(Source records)

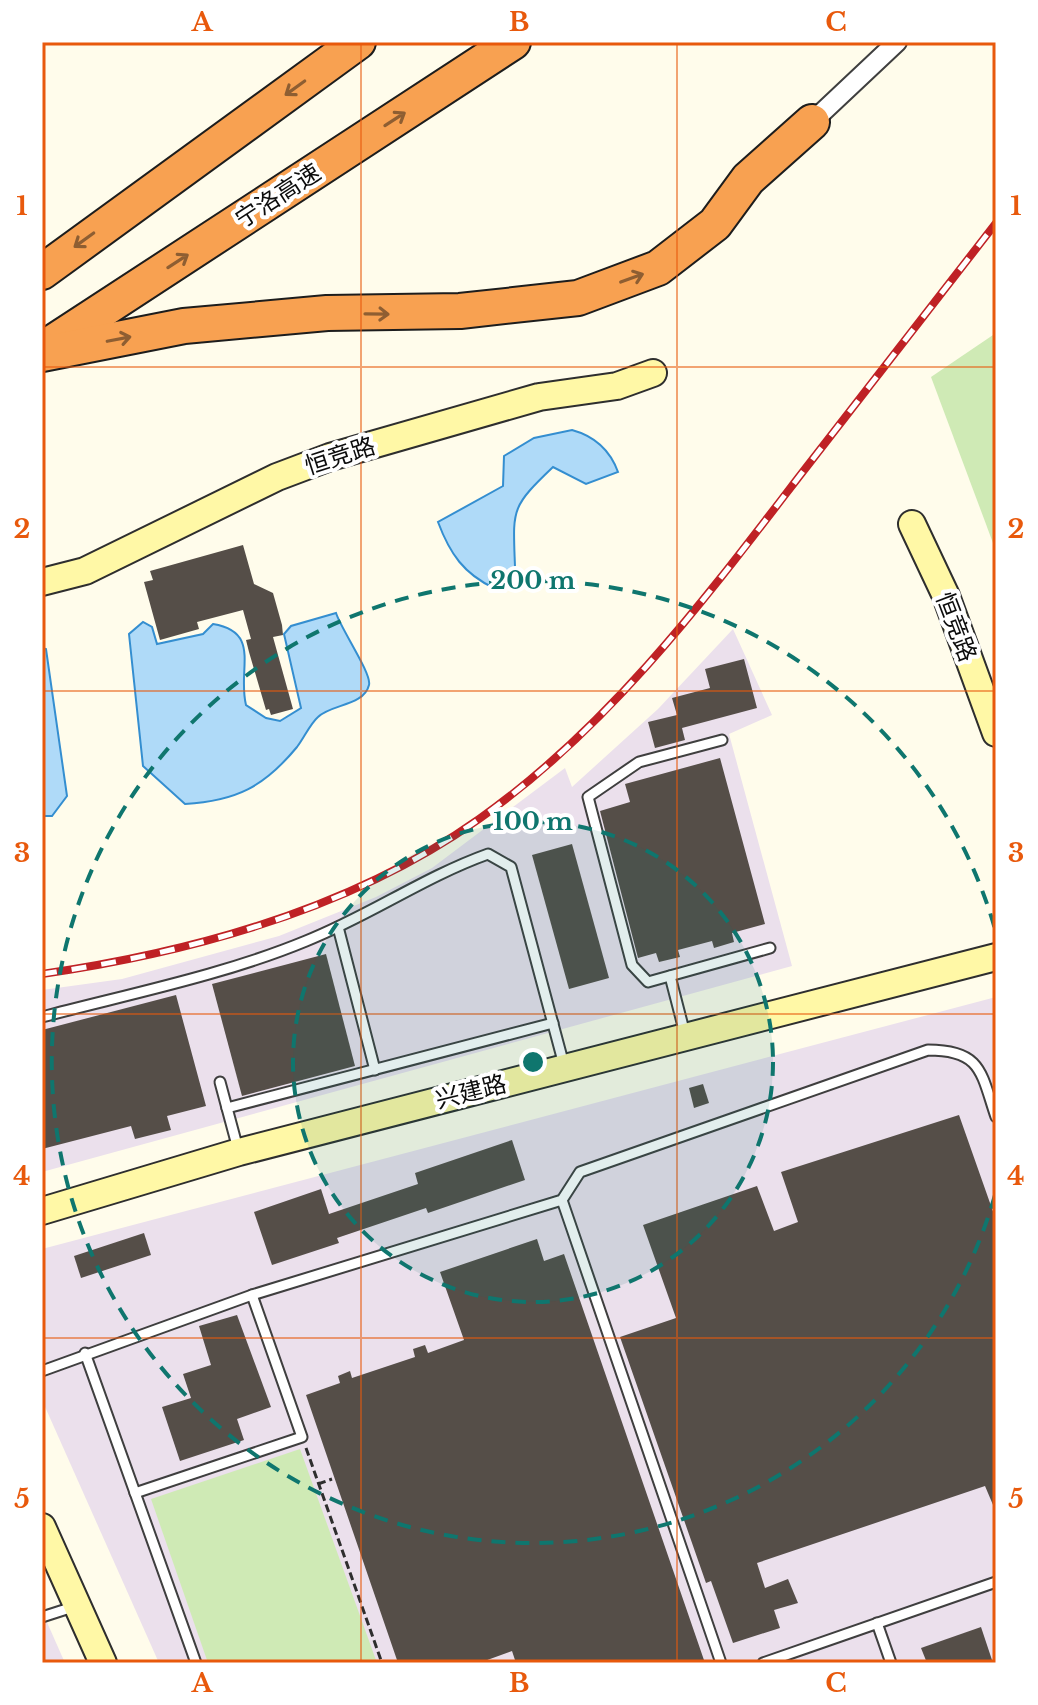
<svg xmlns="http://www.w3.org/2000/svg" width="1038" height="1705" font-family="'Libre Baskerville','Noto Sans SC',serif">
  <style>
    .industrial { fill: #ebe0ec }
    .green { fill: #cfeab5 }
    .water { fill: #afdaf8; stroke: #348ed0; stroke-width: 2 }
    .building { fill: #554e48 }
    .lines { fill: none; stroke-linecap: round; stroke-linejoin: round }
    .lane-casing { stroke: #3f3f3f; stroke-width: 13 }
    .street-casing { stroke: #3f3f3f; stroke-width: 22 }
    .secondary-casing { stroke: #2e2e2e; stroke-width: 30 }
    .highway-casing { stroke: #1d1d1d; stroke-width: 38 }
    .path { stroke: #2e2e2e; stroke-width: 3; stroke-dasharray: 8 4; stroke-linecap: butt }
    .lane { stroke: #fff; stroke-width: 9 }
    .street { stroke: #fff; stroke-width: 18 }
    .secondary { stroke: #fff8a6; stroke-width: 26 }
    .highway { stroke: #f8a151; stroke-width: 34 }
    .rail-casing { stroke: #bf2125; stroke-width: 8 }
    .rail { stroke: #fff; stroke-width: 5; stroke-dasharray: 15; stroke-linecap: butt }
    .oneway { stroke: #8e5e32 }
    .grid { fill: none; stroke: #e8590c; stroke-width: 2; stroke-opacity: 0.55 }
    .ring { fill: none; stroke: #0f766e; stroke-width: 4; stroke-dasharray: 14 10 }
    .labels { text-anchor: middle; stroke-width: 8; stroke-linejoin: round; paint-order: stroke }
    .street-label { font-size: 24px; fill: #0c0c0c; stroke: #fff }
    .centre { fill: #0f766e; stroke: #fff; stroke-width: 4 }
    .ring-label { font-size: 24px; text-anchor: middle; font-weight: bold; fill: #0f766e; stroke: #fff; stroke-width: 8; stroke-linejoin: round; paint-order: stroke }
    .neatline { fill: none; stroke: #e8590c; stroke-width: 3 }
    .grid-label { font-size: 26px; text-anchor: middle; font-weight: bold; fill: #e8590c }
  </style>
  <rect width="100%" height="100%" fill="#fffceb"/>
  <g class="industrial">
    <path d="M733 629 772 715 729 734 792 966 42 1172V990L122 979 279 936 376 897 432 868 565 768 572 787 658 709Z"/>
    <path d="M996 997V1663H159L42 1400V1249Z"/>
    <path d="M42 1611 65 1663H42Z"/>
  </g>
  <g class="green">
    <path d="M996 333V551L931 377Z"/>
    <path d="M300 1449 377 1663H208L151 1499Z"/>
  </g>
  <g class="water">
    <path d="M572 430C594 436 610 450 618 472L586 484 553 467C510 508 513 509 515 567L494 588C464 574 450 554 438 522L503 486 504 456 534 438Z"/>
    <path d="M336 613C341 629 372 674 369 685 364 706 331 704 318 717 310 724 304 738 297 747 264 787 236 801 185 804L143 766 129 634 143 622 152 627 157 644 203 634 213 624C262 632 237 670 246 705L266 718 280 721 301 708 284 634 291 626Z"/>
    <path d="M42 648 46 649 67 796 52 816H42Z"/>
  </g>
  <g class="building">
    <path d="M243 545 254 584 273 593 282 625 283 635 273 637 293 709 271 715 269 709 266 710 249 652 246 640 251 639 243 610 197 622 199 629 160 640 144 582 153 580 150 571Z"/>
    <path d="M744 659 757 708 682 728 685 740 655 748 648 722 677 715 672 698 710 688 705 669Z"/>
    <path d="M720 758 765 924 732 933 734 942 714 948 712 941 678 950 680 957 659 962 656 953 638 958 600 811 630 802 625 784Z"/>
    <path d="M572 844 609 978 569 989 532 855Z"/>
    <path d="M326 954 355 1066 242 1096 212 984Z"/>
    <path d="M176 995 206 1106 167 1116 171 1130 135 1139 131 1126 42 1149V1030Z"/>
    <path d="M703 1084 709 1103 694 1108 689 1088Z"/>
    <path d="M959 1115 996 1220V1512L985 1486 757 1563 765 1588 788 1579 798 1603 774 1610 780 1628 733 1643 711 1581 706 1583 620 1337 676 1318 643 1225 757 1186 774 1231 798 1222 781 1172Z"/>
    <path d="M512 1140 525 1180 428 1213 426 1208 337 1238 339 1243 272 1265 254 1212 321 1189 329 1214 418 1184 415 1173Z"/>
    <path d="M144 1233 151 1255 81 1278 74 1256Z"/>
    <path d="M537 1239 544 1261 564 1254 705 1663H516L512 1651 479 1663H398L306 1395 340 1383 338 1376 350 1371 352 1378 415 1357 413 1349 425 1345 428 1353 464 1340 440 1272Z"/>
    <path d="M237 1315 271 1407 237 1419 244 1440 180 1461 162 1407 191 1398 183 1374 211 1365 199 1326Z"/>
    <path d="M981 1627 993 1663H927L921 1648Z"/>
  </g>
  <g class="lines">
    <defs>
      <g id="lane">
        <path d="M722 740 639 762 588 797 632 965 648 982 770 948"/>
        <path d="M338 927 375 1070"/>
        <path d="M670 976 685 1034"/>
        <path d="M42 1017C129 994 224 975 306 941 369 916 424 877 488 854L511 867 564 1065"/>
        <path d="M220 1082 238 1149"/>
        <path d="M227 1108 553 1023"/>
        <path d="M562 1200 721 1663"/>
        <path d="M85 1353 196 1663"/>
        <path d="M42 1371 252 1295 562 1200 580 1172 928 1050C982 1050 981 1073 996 1117"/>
        <path d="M135 1493 302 1437 252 1295"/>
        <path d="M42 1617 73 1607"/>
        <path d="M877 1623 891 1663"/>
        <path d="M763 1663 996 1582"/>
      </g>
      <path id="street" d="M812 122 897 42"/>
      <g id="secondary">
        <path d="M912 524 946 596 996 733"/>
        <path d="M42 582 85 571 277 477 330 457 539 397 617 386 653 373"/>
        <path d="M42 1211 239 1152 996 957"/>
        <path d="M42 1527 103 1663"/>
      </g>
      <g id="highway">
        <path d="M42 272 358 42"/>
        <path d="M49 345 513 42"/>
        <path d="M42 354 184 326 327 313 460 311 578 298 658 268 715 224 748 179 812 122"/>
      </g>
    </defs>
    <use href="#lane" class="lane-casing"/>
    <use href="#street" class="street-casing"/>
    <use href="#secondary" class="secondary-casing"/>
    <use href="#highway" class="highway-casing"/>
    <g class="path">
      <path d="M306 1448 382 1663"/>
      <path d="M318 1484 332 1479"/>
    </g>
    <use href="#lane" class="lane"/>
    <use href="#street" class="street"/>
    <use href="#secondary" class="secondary"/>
    <use href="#highway" class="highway"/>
    <defs>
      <path id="rail" d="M42 974C194 952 352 909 479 819 608 728 703 602 798 478 864 393 930 308 996 223"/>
    </defs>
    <use href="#rail" class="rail-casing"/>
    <use href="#rail" class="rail"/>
  </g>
  <defs><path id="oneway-shaft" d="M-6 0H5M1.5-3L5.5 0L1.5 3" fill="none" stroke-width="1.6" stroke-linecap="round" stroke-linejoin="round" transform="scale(2)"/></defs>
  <g class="oneway">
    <use href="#oneway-shaft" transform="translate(295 88) rotate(144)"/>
    <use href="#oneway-shaft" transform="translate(395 119) rotate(-33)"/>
    <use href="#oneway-shaft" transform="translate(84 240) rotate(144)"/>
    <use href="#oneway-shaft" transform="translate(178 261) rotate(-33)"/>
    <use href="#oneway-shaft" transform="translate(632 278) rotate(-20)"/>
    <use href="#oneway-shaft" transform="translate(377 314) rotate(1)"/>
    <use href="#oneway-shaft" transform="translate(119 339) rotate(-11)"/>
  </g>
  <path class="grid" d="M361 42V1663M677 42V1663M42 367H996M42 691H996M42 1014H996M42 1338H996"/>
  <circle cx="533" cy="1062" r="240" fill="#0f766e" fill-opacity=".12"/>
  <g class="ring">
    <circle cx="533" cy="1062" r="240"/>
    <path d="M995 1195A481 481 0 1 1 995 929"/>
  </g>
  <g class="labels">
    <g class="street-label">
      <text transform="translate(278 196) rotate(-33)" y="8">宁洛高速</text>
      <text transform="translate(340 456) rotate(-18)" y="8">恒竞路</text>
      <text transform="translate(956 627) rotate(69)" y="8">恒竞路</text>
      <text transform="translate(471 1092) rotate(-14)" y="8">兴建路</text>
    </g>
  </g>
  <circle cx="533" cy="1062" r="12" class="centre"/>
  <g class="ring-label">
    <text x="533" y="589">200 m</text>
    <text x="533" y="830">100 m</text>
  </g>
  <rect width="1038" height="1705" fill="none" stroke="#ffffff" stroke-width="88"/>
  <rect x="44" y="44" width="950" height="1617" class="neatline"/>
  <g class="grid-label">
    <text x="202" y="31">A</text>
    <text x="519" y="31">B</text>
    <text x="836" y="31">C</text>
    <text x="22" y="215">1</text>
    <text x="1016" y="215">1</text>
    <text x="22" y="538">2</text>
    <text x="1016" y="538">2</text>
    <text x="22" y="862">3</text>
    <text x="1016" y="862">3</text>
    <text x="22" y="1185">4</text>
    <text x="1016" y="1185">4</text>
    <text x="22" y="1508">5</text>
    <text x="1016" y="1508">5</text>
    <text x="202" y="1692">A</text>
    <text x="519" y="1692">B</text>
    <text x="836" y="1692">C</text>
  </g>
</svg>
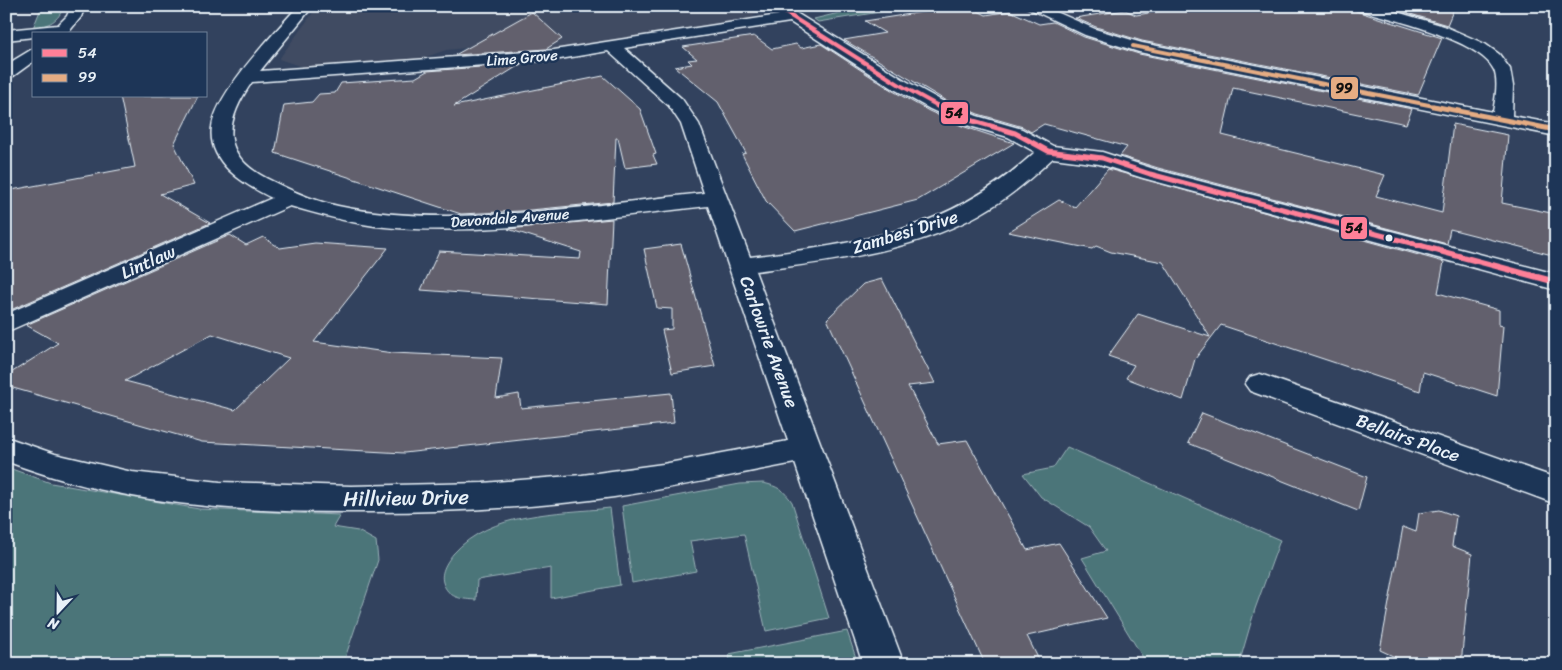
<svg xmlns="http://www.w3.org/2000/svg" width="1562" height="670" viewBox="0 0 1562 670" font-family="Sriracha,sans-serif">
  <rect width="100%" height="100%" fill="#32425e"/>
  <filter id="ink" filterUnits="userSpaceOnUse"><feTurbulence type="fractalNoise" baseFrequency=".02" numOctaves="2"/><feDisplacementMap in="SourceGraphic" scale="10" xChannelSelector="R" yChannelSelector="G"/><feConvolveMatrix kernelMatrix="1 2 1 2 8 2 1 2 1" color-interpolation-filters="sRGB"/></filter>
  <g filter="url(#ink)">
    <path fill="#404b62" d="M318,6H758L761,8L750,19L575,47L491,55L466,48L446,50L417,60L306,68L279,59Z"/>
    <path fill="#4b7479" stroke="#9ab2b8" d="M42,6H64C58,22 49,25 33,28Z
      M856,6H917L818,22L814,19L847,11Z
      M1067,447L1280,540L1255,609L1239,664H1147L1082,558L1106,551L1089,527L1041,497L1023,474L1053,468Z
      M6,467L51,483L199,509L340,515L333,527L358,531L376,541L378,560L343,664H6Z
      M763,483C777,486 784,490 792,502L829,618L766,631L744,534L690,541L696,571L632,583L622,506L740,484Z
      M610,508L620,585L551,598V568L477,580L476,600C463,599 450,599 444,585C439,574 446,563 453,554C491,511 557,514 610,508Z
      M847,631L858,664H730L729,654Z"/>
    <path fill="#62606d" stroke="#e8f1f8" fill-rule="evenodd" d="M962,6H968L986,15L1010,11L1039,24L1053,22L1084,37L1139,54L1412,109L1406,124L1233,88L1222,135L1385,175L1376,196L1442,213L1453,124L1508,135L1502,203L1556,214V256L1450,229L1447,244L1158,168L1120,156L1127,147L1044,124L1031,132L1023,127L978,114L943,99L844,40L885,33L865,21Z
      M1193,6H1352L1356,11L1442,38L1418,95L1142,41L1096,27L1075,18L1125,10L1136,15Z
      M1384,6H1455L1447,25Z
      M532,12L562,39L546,49L455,55Z
      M754,36L772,49L796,44L801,48L821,44L893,91L929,111L962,126L1014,143L918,200L795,231L766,201L742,154L746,153L718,102L675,67L692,64L688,60L697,59L683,47Z
      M521,64L454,106L603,76L640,109L656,154L653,155L657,164L625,168L618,138H616L613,202L520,211L461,214L275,153L284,105L312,102L319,94L335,93L341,83L415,78L427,71Z
      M120,96H198L174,144L194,185L160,194L210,223L6,312V191L135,167Z
      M1108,169L1444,262L1438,293L1499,310V325L1503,326L1497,396L1423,372L1420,391L1221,325L1195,359L1183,400L1126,378L1134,365L1108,356L1138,314L1210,337L1163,262L1111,252L1096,246L1092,249L1008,232L1059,200L1075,207Z
      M612,219L608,304L421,290L439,251L580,259L581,252L508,229Z
      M230,235L246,245L263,237L280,248L315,243L388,248L314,342L393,353L502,358L496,398L519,394L521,408L671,393L674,423L404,453L273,446L202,442L6,386V376L58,343L26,325ZM212,334L289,358L235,410L125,381Z
      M681,244L715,366L672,373L662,330L672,329V309L657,308L644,249Z
      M882,279L935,383L908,386L938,444L967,440L1027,550L1059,543L1107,618L1027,636L1041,664H985L827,319L863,284Z
      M1202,413L1367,477L1358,511L1188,443Z
      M1439,510L1456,516L1452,546L1472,554L1461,664H1410L1380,650L1385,624L1403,527L1416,532L1419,513Z"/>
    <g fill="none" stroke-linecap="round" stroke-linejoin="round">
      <g stroke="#e8f1f8" stroke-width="3">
        <path id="minor" d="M71,6H85L81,17L67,34H34V37L6,40V30L58,25L67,16Z
          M298,6H313L260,71L554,50L779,15L768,6H785L906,81L942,101L977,116L1022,129L1053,146L1102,152L1157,170L1556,274V290L1143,178L1099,164L1053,158C1033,176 1014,194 990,208C921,251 834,261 755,271L904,664H863L795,463C735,474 675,488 614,497C533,508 451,512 370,512C245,513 123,506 6,461V437L55,454L132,472L220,482L351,486L483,483L582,475L663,464L788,441L708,206C603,217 480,238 375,226C346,222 318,214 290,206L6,332V314L272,198C245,185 207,163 212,127C216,92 275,33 298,6ZM790,22L894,89L930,109L963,124L1008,137L1035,152C948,232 862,243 750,257L699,124L682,99L624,48ZM608,51L669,106L681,124L704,193C590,205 449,230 338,206C315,201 294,192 274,182C221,158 222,125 252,82L554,60Z
          M1024,6H1043L1095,29L1142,43L1493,112C1495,100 1499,82 1494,70C1481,40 1387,18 1356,9L1354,6H1377L1400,13L1444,26L1485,44L1499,54L1510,69L1513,86L1512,116L1556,124V136L1139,52L1085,35Z
          M34,48V61L12,77L6,78V65Z
          M1260,374L1556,478V504L1250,391L1245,384L1250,377Z"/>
      </g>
      <use href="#minor" fill="#1d3557" fill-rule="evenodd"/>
      <g stroke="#1d3557" stroke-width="5.5">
        <path id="bus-1-far2" d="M775,6L900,85L940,107"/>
      </g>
      <g stroke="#1d3557" stroke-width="8">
        <path id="bus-1-far1" d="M937,106L970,120L1015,133L1048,151L1102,158L1150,174L1422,246"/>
      </g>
      <g stroke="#1d3557" stroke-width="10">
        <path id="bus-1" d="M1417,245L1556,282"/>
      </g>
      <g stroke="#1d3557" stroke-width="5.5">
        <path id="bus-2-far1" d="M1133,46L1439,107"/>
      </g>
      <g stroke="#1d3557" stroke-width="8">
        <path id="bus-2" d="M1433,106L1556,130"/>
      </g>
      <use href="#bus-1-far2" stroke="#ff8098" stroke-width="4"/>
      <use href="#bus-1-far1" stroke="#ff8098" stroke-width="5"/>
      <use href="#bus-1" stroke="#ff8098" stroke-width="6"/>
      <use href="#bus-2-far1" stroke="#e5ac83" stroke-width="4"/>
      <use href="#bus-2" stroke="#e5ac83" stroke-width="5"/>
    </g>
  </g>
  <circle fill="#e8f1f8" stroke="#1d3557" stroke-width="2" cx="1389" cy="238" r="4.5"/>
  <g text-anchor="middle" stroke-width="5" stroke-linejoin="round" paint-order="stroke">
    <g font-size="15" fill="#e8f1f8" stroke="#1d3557">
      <text transform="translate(522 58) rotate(-5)" y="5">Lime Grove</text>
      <text transform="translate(510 218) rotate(-4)" y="5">Devondale Avenue</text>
    </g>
    <g font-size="18" fill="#e8f1f8" stroke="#1d3557">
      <text transform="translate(905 232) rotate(-17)" y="6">Zambesi Drive</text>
      <text transform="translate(148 262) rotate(-24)" y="6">Lintlaw</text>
      <text transform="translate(769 342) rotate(70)" y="6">Carlowrie Avenue</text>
      <text transform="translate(1408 438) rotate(20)" y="6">Bellairs Place</text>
    </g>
    <g font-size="21" fill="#e8f1f8" stroke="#1d3557">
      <text transform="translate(406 498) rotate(-1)" y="7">Hillview Drive</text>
    </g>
  </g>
  <g stroke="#1d3557" stroke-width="2">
    <rect x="1330" y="76" width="29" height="24" rx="5" fill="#e5ac83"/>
    <rect x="940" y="101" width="29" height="24" rx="5" fill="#ff8098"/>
    <rect x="1340" y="216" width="28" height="24" rx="5" fill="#ff8098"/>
  </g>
  <g font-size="14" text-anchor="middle" font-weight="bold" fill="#111">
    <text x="1344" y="93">99</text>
    <text x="954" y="118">54</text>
    <text x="1354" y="233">54</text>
  </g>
  <rect width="1562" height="670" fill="none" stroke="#1d3557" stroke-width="25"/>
  <rect x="12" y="12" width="1537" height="645" fill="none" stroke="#e8f1f8" stroke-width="2" filter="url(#ink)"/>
  <rect x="32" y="32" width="175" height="65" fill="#1d3557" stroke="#6e8097"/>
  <rect x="42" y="49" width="25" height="8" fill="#ff8098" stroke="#6e8097"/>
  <text x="78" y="58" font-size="15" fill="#e8f1f8">54</text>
  <rect x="42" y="74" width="25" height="8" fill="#e5ac83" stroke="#6e8097"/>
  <text x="78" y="82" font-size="15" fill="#e8f1f8">99</text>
  <g transform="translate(58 612) rotate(202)" stroke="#1d3557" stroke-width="4" paint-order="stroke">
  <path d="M0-4L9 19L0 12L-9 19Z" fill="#e8f1f8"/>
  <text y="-8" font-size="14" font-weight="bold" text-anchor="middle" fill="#e8f1f8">N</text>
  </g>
</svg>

◆ **YOUR ASSIGNMENT**: From the records above, copy each line in which the string "lines" occurs.

◆ **COMPLETED EXERCISE**:
    .lines { fill: none; stroke-linecap: round; stroke-linejoin: round }
  <g class="lines">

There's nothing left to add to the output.